Neuropeptide Y - aspects of vasomotorresponses and receptor characterization

Abstract: Abstract The aims of the present thesis were to examine neuropeptide Y (NPY) responses in different human and guinea pig vascular beds and in cultured human vascular smooth muscle cells (VSMC) and to characterize, with different NPY agonists and the specific NPY Y1 receptor antagonist (BIBP3226), the NPY receptors involved. NPY-induced strong and potent contractions in human cerebral and subcutaneous arteries and in guinea pig basilar arteries. The contractions were shown to be mediated solely by the NPY Y1 receptor. In human omental and guinea pig mesenteric arteries, NPY failed to induce contraction, instead a strong, NPY-induced, NPY Y1 receptor-mediated, potentiation of the noradrenaline (NA) -induced contraction was seen.
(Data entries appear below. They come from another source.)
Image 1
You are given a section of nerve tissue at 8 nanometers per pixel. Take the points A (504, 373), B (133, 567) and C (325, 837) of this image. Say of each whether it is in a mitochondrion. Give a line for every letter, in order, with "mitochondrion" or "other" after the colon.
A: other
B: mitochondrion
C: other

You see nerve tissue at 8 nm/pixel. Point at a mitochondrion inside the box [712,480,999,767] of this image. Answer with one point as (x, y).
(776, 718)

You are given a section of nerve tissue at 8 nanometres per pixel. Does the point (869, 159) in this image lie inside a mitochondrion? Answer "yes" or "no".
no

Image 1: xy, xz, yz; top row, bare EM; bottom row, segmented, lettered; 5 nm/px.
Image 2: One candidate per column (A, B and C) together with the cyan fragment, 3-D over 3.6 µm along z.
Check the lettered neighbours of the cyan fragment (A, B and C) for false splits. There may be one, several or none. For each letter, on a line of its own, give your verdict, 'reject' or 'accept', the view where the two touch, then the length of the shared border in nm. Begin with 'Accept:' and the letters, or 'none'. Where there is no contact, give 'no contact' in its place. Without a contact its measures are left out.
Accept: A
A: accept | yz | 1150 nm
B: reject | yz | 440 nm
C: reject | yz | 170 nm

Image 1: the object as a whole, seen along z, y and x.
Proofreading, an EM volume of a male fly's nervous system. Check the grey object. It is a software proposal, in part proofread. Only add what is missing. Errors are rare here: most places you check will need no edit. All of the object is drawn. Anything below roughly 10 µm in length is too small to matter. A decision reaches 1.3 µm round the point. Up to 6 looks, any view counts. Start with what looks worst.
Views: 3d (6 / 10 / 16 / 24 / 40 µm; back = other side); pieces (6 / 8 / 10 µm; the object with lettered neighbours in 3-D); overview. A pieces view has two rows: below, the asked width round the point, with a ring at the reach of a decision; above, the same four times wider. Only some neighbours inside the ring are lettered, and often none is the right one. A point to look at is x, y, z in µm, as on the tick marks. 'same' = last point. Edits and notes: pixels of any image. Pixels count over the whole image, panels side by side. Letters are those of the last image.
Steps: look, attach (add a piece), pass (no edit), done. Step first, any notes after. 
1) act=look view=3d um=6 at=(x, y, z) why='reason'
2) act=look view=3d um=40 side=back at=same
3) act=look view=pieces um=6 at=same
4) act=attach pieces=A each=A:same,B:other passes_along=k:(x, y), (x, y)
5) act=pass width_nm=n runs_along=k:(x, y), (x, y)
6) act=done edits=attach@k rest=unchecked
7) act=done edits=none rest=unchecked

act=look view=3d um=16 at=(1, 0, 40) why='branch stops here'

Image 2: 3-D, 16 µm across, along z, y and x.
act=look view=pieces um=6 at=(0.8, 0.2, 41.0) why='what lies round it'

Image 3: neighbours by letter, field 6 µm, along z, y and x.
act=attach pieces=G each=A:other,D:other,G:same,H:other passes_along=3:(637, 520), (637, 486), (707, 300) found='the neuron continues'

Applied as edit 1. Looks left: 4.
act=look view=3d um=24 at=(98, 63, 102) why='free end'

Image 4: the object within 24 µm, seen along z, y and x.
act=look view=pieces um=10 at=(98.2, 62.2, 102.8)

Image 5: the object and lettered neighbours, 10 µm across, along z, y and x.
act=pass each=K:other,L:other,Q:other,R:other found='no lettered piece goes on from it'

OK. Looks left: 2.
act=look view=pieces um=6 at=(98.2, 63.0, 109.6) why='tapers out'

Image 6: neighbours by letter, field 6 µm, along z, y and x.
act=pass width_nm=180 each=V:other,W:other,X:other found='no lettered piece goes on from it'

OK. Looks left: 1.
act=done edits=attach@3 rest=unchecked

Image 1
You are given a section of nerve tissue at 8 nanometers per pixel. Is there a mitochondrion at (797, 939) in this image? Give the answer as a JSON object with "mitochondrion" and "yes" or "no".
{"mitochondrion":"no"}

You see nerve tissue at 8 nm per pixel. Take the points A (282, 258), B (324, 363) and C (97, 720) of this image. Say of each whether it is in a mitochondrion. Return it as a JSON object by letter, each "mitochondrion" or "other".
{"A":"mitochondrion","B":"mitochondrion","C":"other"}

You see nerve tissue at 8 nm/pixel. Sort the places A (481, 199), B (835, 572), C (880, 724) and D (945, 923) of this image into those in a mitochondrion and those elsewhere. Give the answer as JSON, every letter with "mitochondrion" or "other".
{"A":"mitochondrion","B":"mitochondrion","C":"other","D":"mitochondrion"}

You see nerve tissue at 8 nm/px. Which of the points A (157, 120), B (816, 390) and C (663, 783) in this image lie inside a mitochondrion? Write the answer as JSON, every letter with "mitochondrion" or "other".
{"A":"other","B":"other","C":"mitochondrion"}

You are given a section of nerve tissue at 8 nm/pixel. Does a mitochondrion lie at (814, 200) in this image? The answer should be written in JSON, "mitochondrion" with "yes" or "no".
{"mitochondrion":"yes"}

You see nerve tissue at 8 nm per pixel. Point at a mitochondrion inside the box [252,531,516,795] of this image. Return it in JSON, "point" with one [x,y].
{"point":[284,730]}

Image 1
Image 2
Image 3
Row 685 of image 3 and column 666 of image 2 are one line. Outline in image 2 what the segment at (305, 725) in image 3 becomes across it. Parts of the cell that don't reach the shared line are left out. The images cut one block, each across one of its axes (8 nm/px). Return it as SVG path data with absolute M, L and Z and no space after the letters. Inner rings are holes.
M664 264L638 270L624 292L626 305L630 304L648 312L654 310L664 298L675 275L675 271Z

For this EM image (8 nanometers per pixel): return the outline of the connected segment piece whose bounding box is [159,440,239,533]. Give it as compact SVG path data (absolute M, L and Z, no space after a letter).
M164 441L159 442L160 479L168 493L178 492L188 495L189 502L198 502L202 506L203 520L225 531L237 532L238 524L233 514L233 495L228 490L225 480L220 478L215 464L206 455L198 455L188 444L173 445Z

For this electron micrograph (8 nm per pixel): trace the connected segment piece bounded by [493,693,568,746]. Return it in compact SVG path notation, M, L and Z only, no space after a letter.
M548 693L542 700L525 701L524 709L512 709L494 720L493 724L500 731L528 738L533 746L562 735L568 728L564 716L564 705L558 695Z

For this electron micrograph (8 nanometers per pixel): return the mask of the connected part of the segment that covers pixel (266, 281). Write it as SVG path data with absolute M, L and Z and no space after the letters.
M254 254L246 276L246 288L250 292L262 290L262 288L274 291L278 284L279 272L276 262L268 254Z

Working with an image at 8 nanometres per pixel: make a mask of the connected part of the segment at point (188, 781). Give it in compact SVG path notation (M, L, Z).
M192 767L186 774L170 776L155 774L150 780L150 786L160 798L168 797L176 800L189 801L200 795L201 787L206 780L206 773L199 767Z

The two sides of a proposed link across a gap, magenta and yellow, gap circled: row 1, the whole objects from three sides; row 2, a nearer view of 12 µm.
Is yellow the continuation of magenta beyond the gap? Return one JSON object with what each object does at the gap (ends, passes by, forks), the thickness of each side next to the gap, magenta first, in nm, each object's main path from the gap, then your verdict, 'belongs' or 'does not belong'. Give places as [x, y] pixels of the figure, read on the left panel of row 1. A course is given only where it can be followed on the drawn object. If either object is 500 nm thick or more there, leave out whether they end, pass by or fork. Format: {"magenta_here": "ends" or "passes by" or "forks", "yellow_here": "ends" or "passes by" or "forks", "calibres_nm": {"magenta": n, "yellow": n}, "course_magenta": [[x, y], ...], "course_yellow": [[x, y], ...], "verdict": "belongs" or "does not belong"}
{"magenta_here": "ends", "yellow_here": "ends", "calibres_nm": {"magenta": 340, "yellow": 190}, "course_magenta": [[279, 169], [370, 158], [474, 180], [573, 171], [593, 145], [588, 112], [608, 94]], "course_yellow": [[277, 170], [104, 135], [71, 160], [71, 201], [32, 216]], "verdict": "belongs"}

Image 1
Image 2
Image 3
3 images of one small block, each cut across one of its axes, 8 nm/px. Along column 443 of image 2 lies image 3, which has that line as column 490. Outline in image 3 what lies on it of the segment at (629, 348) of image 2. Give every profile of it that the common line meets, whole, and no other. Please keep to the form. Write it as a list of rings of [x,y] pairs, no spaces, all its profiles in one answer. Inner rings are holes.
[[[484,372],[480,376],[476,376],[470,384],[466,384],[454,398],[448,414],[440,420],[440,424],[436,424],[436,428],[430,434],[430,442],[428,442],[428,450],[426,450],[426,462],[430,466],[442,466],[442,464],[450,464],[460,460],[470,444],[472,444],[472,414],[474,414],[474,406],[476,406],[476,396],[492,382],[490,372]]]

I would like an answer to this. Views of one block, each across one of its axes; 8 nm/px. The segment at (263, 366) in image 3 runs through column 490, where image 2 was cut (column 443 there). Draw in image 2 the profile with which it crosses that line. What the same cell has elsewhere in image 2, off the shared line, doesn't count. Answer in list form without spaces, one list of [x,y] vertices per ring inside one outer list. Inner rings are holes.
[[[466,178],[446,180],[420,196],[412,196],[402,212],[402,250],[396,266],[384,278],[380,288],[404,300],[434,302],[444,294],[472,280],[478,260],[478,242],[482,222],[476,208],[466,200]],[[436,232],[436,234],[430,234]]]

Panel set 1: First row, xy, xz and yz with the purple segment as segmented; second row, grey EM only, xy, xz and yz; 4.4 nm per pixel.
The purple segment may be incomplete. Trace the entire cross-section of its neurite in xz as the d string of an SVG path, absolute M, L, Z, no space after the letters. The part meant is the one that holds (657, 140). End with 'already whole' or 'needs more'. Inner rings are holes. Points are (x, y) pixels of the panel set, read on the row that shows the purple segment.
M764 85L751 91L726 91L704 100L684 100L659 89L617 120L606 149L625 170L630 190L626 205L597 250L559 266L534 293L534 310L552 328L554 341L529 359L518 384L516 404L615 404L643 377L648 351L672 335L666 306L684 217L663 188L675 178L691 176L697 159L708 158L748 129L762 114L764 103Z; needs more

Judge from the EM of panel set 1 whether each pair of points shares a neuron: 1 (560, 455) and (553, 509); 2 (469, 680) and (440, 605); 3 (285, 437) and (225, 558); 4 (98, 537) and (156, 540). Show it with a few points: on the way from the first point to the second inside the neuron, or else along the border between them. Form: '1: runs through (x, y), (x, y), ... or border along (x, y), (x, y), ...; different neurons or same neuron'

Treatment with antisense oligodeoxynucleotides against the NPY Y1 receptor mRNA abolished the potentiation. The acetylcholine (ACh) -induced dilatation of guinea pig basilar arteries was attenuated by NPY. The receptor involved seemed to be the NPY Y2 receptor. In 50% of the human subcutaneous arteries studied, NPY, apart from contraction, also induced a NPY Y1 receptor-mediated and nitric oxide (NO) dependent vasodilatation. With reverse transcriptase-polymerase chain reaction (RT-PCR) mRNA encoding the human NPY Y1 receptor was detected in human cerebral, subcutaneous and omental arteries and in endothelial cells from human umbilical veins. In cultured VSMC from human subcutaneous arteries, NPY stimulated DNA synthesis and potentiated the NA-induced mitogenesis. Both responses appeared to be induced by the NPY Y1 receptor. Administration of NPY and NA, in-vivo, into the human brachial artery reduced forearm blood flow and increased forearm vascular resistance. The opposite effects were seen after infusion of ATP. The responses were equal in potency and strength in hypertensive and normotensive subjects.